### [Task requirements]
Each line of the data must be copied exactly.

### [Dataset content]
——

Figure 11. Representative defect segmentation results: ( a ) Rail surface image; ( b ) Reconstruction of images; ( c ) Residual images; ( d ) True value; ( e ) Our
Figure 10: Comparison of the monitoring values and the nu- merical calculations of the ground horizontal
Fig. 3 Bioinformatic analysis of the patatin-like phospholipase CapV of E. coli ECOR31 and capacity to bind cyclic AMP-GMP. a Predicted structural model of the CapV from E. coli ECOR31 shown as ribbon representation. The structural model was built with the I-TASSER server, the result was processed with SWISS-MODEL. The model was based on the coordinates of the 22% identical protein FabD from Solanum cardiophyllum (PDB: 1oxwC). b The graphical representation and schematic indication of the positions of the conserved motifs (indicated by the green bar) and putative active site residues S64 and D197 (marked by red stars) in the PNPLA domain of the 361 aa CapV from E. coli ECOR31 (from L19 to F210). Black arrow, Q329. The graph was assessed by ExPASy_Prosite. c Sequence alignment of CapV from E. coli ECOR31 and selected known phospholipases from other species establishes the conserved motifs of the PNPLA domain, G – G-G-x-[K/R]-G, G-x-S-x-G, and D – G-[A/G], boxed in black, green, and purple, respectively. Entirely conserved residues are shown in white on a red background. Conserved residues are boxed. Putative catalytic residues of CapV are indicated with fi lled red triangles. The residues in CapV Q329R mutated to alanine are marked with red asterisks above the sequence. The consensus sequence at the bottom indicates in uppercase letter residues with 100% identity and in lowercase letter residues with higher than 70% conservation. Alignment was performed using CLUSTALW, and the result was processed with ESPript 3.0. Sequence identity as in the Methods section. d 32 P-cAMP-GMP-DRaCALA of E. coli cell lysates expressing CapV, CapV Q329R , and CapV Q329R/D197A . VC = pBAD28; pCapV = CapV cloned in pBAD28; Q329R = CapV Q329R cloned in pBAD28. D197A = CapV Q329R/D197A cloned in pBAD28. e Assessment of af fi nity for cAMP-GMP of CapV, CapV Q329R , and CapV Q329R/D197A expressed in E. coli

——

### [Solution]
Figure 11. Representative defect segmentation results: ( a ) Rail surface image; ( b ) Reconstruction of images; ( c ) Residual images; ( d ) True value; ( e ) Our
Figure 10: Comparison of the monitoring values and the nu- merical calculations of the ground horizontal
Fig. 3 Bioinformatic analysis of the patatin-like phospholipase CapV of E. coli ECOR31 and capacity to bind cyclic AMP-GMP. a Predicted structural model of the CapV from E. coli ECOR31 shown as ribbon representation. The structural model was built with the I-TASSER server, the result was processed with SWISS-MODEL. The model was based on the coordinates of the 22% identical protein FabD from Solanum cardiophyllum (PDB: 1oxwC). b The graphical representation and schematic indication of the positions of the conserved motifs (indicated by the green bar) and putative active site residues S64 and D197 (marked by red stars) in the PNPLA domain of the 361 aa CapV from E. coli ECOR31 (from L19 to F210). Black arrow, Q329. The graph was assessed by ExPASy_Prosite. c Sequence alignment of CapV from E. coli ECOR31 and selected known phospholipases from other species establishes the conserved motifs of the PNPLA domain, G – G-G-x-[K/R]-G, G-x-S-x-G, and D – G-[A/G], boxed in black, green, and purple, respectively. Entirely conserved residues are shown in white on a red background. Conserved residues are boxed. Putative catalytic residues of CapV are indicated with fi lled red triangles. The residues in CapV Q329R mutated to alanine are marked with red asterisks above the sequence. The consensus sequence at the bottom indicates in uppercase letter residues with 100% identity and in lowercase letter residues with higher than 70% conservation. Alignment was performed using CLUSTALW, and the result was processed with ESPript 3.0. Sequence identity as in the Methods section. d 32 P-cAMP-GMP-DRaCALA of E. coli cell lysates expressing CapV, CapV Q329R , and CapV Q329R/D197A . VC = pBAD28; pCapV = CapV cloned in pBAD28; Q329R = CapV Q329R cloned in pBAD28. D197A = CapV Q329R/D197A cloned in pBAD28. e Assessment of af fi nity for cAMP-GMP of CapV, CapV Q329R , and CapV Q329R/D197A expressed in E. coli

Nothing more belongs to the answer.